Closed NielsRogge closed 4 years ago
I am also looking forward to your NER fine-tuned model. Do you have an ETA when something like this will be made available?
Also interested :)
(Sorry for the late response, I did not receive/notice Github notifications.)
I will try to test and release fine-tuned models before the weekend, but I can not make promises. I will only release models that I consider to be useful/trustworthy in practice, but this is not a problem for NER. For instance for SRL I will have to verify tagsets and annotations (the source SoNaR annotations may sometimes be a bit dubious).
Took a bit longer than I intended, but I uploaded the fine-tuned NER models based on BERTje and mBERT. I linked to it in the readme.

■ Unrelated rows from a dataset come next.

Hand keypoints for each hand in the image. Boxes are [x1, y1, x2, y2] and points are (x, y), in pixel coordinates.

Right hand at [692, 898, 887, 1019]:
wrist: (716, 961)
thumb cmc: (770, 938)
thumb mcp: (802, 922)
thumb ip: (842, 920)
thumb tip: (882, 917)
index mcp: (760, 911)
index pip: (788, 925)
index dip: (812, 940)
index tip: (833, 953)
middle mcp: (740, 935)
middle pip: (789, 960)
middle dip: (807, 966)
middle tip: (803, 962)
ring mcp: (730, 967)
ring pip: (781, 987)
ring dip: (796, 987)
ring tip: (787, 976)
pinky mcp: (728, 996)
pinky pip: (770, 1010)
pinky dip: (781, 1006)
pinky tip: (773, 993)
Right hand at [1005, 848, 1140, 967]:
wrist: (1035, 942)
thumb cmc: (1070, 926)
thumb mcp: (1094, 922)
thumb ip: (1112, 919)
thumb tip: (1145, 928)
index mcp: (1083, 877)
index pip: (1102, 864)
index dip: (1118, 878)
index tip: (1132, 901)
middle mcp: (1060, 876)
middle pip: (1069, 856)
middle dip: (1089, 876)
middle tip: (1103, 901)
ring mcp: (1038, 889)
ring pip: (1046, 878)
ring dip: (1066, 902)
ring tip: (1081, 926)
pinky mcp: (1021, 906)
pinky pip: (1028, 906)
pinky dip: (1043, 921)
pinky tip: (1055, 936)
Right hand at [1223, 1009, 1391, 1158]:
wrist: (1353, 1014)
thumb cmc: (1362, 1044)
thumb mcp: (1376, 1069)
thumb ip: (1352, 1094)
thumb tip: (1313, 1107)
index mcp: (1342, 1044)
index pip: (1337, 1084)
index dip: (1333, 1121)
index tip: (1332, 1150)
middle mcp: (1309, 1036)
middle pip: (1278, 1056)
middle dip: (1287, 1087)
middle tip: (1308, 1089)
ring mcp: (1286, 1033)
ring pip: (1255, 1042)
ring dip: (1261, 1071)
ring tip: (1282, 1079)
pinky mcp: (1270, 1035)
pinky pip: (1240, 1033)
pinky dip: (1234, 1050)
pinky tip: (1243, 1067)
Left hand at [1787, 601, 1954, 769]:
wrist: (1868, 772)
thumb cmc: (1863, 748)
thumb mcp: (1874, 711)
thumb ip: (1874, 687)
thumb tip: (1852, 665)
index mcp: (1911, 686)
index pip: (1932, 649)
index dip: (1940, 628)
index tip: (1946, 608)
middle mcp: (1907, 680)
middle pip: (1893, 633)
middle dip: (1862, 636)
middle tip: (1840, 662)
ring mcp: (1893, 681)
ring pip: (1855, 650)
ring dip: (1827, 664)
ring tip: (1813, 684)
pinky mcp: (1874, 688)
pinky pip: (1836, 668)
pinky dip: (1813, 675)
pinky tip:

I may add more details and usage instructions later when I get to it. But usage should be straightforward if you are familiar with Huggingface Transformers. The three source datasets and tagsets are quite different from each other, so I cannot give a single recommendation.
To give a quick overview, these are the data sizes and tagset sizes of the training data:
Thanks alot!
Hello, I'd like to fine-tune BERTje for custom named-entity recognition in Dutch (for example, to recognize street names). Is this possible by initializing BertForTokenClassification with 'bert-base-dutch-cased'? And also, do you think this approach is viable? How many annotated training examples would be roughly needed to obtain a reasonable performance? Is this approach possible with 200 annotated sentences for every entity type?
Ideally, the BERTje model fine-tuned on CoNLL-2002/SoNaR-1 would be even better in terms of transfer learning. But I see you're planning to release these fine-tuned models in the future, so looking forward to that.